最終的に研究グループは、十数件近くの類似したATM犯罪が発生していることを知った。
そして警察がこうした事件の容疑者のうちのひとりを逮捕したが、容疑者が持っていたのは
入力端末にこっそり差し込んだと思われるケーブルと、ノートPCだけだった。

カスペルスキーの研究グループは、被害にあったATMと同じ機種を自社研究所に所有している。

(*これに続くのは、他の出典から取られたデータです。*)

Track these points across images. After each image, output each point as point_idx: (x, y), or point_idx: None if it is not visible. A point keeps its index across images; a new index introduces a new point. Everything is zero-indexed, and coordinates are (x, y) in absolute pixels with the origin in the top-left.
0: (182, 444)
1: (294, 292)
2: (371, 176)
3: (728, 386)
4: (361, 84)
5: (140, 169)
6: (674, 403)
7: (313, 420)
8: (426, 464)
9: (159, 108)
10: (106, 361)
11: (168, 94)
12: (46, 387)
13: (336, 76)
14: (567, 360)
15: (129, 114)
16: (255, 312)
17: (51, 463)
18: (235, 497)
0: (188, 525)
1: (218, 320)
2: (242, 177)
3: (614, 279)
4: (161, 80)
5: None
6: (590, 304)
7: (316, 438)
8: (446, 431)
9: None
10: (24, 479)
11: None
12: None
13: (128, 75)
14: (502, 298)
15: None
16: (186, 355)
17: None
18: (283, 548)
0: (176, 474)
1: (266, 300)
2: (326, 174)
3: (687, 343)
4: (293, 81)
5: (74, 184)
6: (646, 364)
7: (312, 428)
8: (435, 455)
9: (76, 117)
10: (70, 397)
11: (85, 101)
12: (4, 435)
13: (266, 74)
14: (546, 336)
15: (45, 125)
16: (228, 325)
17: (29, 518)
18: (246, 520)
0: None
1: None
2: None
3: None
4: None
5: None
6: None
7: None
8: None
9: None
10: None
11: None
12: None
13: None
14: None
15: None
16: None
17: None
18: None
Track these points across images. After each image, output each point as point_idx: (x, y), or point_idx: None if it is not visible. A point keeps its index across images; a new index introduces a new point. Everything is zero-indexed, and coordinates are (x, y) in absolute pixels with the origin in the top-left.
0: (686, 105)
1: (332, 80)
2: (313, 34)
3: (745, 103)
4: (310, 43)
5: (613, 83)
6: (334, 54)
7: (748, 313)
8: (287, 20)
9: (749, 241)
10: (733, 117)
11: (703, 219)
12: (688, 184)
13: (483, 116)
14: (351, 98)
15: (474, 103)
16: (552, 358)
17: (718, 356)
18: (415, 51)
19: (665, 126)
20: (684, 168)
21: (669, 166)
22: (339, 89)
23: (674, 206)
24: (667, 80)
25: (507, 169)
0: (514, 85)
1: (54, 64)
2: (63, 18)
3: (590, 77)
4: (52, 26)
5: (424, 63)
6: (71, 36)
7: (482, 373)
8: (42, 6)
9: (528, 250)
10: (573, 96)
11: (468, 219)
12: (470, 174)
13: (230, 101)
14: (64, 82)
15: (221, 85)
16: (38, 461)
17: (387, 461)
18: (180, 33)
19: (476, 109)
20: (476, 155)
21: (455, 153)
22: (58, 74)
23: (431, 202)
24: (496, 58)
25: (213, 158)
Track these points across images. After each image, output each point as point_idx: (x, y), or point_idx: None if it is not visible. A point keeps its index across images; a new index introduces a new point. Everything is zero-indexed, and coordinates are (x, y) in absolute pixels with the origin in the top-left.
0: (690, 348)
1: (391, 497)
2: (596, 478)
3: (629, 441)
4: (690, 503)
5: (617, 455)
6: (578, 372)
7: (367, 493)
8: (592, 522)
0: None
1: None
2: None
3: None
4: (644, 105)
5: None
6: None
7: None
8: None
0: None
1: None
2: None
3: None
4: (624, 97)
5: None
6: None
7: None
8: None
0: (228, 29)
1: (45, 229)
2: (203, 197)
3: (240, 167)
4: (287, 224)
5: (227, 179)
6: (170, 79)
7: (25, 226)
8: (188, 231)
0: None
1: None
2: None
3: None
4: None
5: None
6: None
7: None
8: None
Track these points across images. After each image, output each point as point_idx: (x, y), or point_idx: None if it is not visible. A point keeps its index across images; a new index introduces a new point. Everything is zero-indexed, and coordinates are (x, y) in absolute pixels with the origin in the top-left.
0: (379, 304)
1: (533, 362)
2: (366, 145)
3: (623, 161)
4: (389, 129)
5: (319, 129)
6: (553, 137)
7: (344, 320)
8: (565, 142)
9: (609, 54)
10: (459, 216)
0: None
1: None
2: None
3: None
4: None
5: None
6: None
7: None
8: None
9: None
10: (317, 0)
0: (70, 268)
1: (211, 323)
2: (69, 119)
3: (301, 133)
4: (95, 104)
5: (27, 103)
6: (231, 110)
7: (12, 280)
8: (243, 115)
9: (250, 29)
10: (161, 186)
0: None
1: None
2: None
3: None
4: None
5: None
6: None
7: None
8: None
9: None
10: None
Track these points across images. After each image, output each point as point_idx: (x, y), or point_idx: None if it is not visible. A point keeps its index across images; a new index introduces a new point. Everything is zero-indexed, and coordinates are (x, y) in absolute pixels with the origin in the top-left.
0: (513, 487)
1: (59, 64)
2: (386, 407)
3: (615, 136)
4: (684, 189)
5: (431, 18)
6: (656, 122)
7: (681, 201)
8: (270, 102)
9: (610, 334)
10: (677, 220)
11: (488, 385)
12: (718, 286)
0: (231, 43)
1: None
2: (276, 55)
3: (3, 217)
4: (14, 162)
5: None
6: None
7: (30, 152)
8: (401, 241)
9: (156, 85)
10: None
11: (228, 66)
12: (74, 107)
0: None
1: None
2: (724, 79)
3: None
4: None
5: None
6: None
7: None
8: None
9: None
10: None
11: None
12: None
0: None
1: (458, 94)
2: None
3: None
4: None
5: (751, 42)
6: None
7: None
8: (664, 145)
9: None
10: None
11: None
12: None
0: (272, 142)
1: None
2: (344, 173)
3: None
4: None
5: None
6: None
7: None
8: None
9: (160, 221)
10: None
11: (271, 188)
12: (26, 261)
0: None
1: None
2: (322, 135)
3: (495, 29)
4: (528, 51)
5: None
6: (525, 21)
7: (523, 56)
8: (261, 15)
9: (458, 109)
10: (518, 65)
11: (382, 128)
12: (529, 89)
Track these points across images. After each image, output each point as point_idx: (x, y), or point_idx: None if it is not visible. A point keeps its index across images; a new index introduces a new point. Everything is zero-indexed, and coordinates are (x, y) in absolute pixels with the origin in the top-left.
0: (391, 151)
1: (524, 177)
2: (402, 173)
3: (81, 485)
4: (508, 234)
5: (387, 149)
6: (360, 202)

それは1990年代に幅広く使用されていたものだ。同グループはそのフロントパネルを取り外し、
窃盗団が開けた穴から侵入できる位置にシリアルポートを見つけた。シリアルポートにつながっているケーブルは、
画面の表示と操作に使うコンピューターからATMの内部機構まで、あらゆる電気信号をつかさどっていた。

そこで同グループはオシロスコープとアナライザーを使って5週間かけて、電気信号から
ATMの内部を操作する仕組みを解読した。ATMに設定された暗号は容易に解読できる単純な信号にすぎず、
内部の装置には認証システムすら存在していないことがわかった。結果としてATMは偽の信号を容易に受け入れてしまい、
現金が支払われてしまうのである。